● **Task item**:
Repeat only the stretch of lines below that runs from the line with "wrist: (67, 836)" through the line with "pinky tip: (253, 794)", unaltered.

● **Data extract**:
******
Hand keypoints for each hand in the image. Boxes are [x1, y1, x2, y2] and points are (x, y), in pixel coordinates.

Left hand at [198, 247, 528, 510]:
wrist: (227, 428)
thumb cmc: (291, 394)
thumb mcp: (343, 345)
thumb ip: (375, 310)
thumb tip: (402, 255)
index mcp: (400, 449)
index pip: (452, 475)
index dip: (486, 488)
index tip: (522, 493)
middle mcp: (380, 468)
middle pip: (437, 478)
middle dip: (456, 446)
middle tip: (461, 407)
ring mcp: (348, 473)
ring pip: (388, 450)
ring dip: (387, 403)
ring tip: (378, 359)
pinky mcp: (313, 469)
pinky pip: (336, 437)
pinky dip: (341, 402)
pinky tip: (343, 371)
******
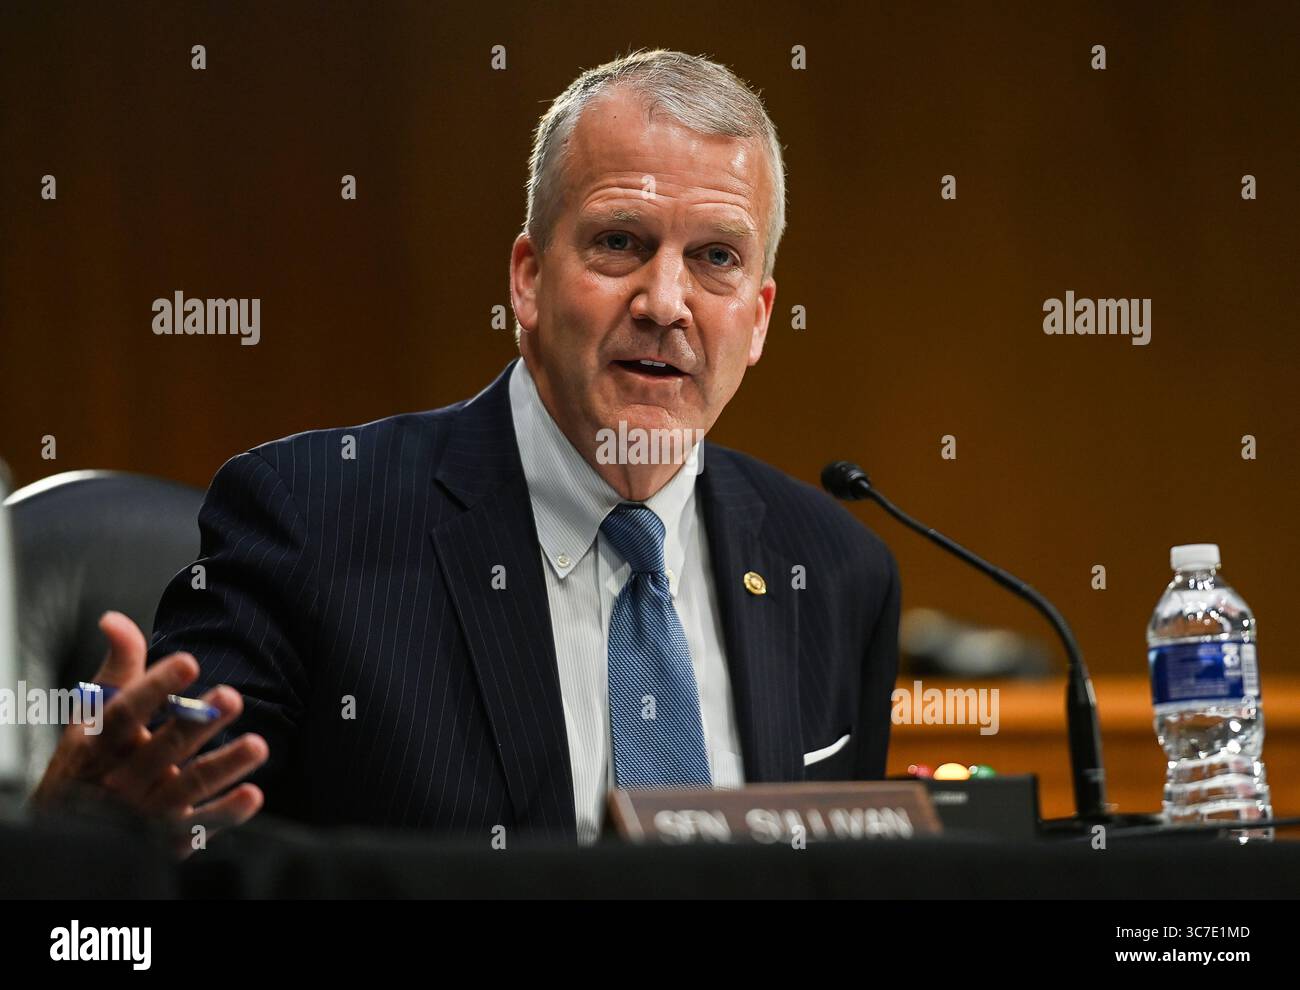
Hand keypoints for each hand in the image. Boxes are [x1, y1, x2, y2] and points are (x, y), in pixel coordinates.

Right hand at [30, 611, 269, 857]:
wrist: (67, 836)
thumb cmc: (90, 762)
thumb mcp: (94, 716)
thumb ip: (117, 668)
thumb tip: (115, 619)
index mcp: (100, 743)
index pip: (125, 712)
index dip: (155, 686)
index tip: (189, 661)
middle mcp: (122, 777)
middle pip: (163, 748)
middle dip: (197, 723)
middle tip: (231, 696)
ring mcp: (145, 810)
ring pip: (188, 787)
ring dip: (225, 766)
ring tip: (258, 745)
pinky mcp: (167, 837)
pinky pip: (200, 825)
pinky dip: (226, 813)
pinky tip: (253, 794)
******
● **Exercise solution**:
wrist: (67, 836)
thumb cmc: (90, 762)
thumb mcp: (94, 716)
thumb ip: (117, 668)
thumb tip: (115, 619)
index mcp: (100, 743)
index pip: (125, 712)
index dip: (155, 686)
index tip: (189, 661)
middle mcp: (122, 777)
middle pip: (163, 748)
middle dip: (197, 723)
middle tip: (231, 696)
ring mcp: (145, 810)
ring pip: (188, 787)
ring dip: (225, 766)
ring tip: (258, 745)
pinky mcp: (167, 837)
pinky pip: (200, 825)
pinky dip: (226, 813)
pinky tip: (253, 794)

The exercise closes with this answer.